:: Dataset records

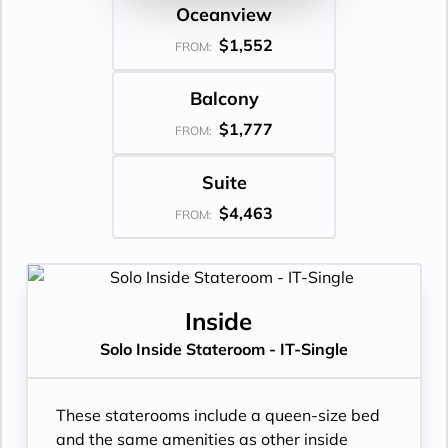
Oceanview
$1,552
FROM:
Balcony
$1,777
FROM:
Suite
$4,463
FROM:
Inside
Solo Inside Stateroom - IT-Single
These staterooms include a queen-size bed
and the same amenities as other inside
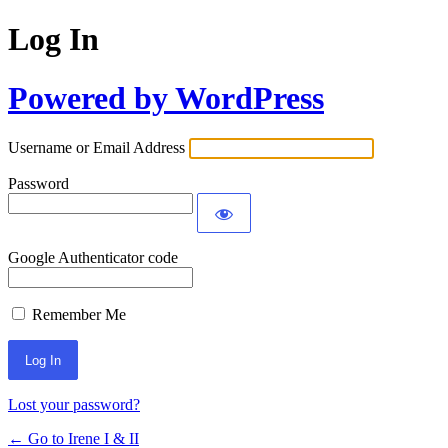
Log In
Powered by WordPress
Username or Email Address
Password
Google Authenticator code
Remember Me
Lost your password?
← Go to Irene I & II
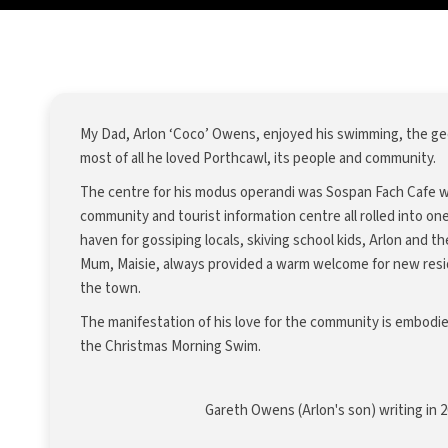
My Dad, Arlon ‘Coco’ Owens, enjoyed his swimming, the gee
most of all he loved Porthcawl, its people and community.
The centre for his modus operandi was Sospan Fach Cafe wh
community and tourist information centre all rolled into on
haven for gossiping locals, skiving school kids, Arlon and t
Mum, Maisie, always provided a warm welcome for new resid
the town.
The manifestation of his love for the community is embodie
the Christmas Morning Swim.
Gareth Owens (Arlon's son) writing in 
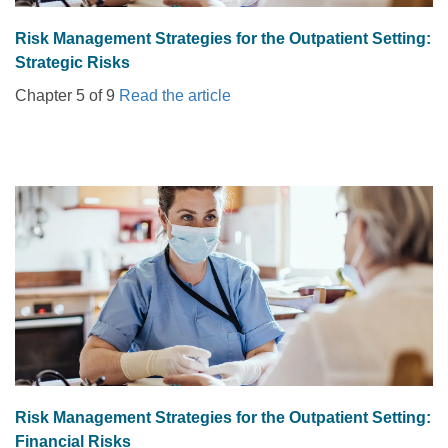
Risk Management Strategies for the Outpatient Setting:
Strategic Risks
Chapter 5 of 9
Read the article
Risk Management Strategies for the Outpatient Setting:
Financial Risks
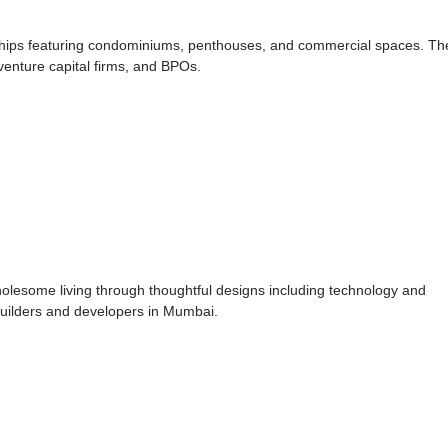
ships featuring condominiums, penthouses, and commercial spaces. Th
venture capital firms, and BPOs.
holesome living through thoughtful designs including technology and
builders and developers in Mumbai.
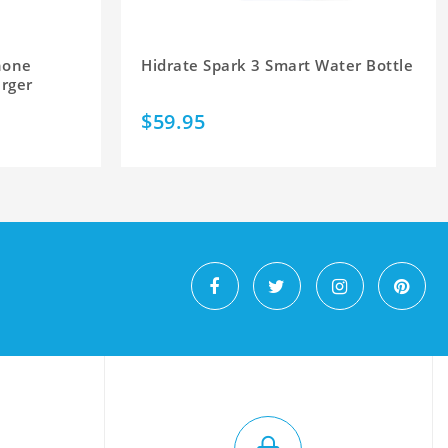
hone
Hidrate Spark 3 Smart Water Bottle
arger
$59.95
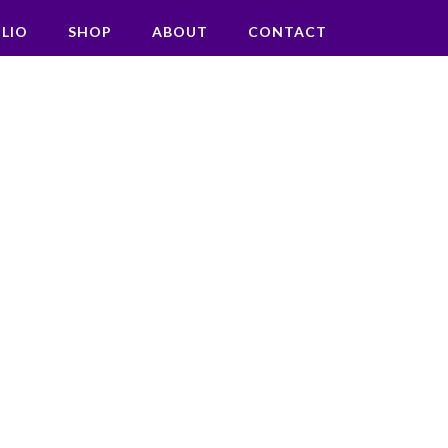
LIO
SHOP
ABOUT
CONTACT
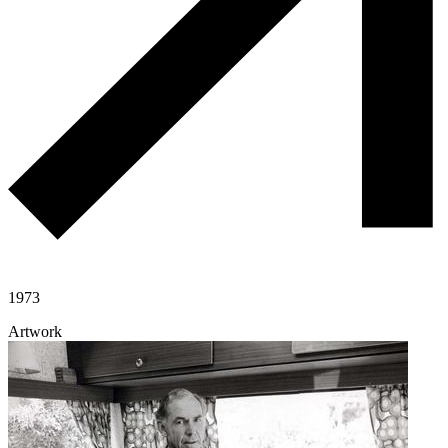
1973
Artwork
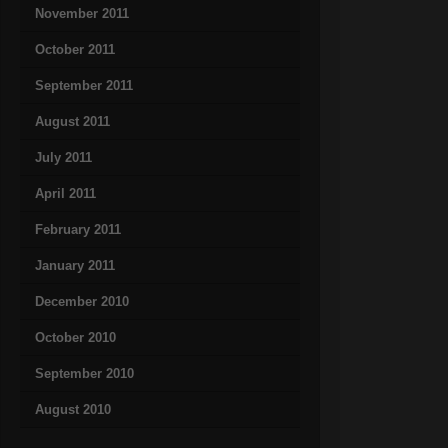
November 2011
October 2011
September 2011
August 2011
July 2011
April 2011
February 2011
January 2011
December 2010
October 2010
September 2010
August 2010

::::
:: Dataset records

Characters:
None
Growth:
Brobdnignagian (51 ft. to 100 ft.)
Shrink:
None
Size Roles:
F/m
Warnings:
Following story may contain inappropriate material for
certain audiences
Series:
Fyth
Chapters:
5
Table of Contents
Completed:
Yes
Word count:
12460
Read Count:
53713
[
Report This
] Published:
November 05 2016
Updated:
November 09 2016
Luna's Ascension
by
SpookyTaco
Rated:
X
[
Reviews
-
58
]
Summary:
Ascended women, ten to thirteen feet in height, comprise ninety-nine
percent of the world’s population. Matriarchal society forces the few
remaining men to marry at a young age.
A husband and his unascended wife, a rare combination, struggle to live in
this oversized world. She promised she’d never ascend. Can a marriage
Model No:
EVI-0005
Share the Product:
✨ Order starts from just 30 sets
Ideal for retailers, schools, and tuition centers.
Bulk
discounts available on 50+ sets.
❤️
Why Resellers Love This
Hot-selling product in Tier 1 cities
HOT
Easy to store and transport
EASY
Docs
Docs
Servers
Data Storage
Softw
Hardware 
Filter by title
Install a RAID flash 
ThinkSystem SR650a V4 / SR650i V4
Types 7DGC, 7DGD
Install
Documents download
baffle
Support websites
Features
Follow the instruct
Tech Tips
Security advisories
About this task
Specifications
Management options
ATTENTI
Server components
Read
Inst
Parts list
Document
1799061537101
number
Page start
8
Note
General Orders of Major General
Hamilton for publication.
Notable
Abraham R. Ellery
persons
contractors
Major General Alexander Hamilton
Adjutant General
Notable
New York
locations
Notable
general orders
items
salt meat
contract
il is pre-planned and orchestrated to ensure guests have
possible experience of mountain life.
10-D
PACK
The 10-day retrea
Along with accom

::::

Recast the records from the line containing "ships featuring condominiums, penthouses, and" through the line containing "August 2010" as a numbered list, dropping any blank lines. Leave the pictures out.

Written response ->
1. ships featuring condominiums, penthouses, and commercial spaces. Th
2. venture capital firms, and BPOs.
3. holesome living through thoughtful designs including technology and
4. builders and developers in Mumbai.
5. hone
6. Hidrate Spark 3 Smart Water Bottle
7. arger
8. $59.95
9. LIO
10. SHOP
11. ABOUT
12. CONTACT
13. 1973
14. Artwork
15. November 2011
16. October 2011
17. September 2011
18. August 2011
19. July 2011
20. April 2011
21. February 2011
22. January 2011
23. December 2010
24. October 2010
25. September 2010
26. August 2010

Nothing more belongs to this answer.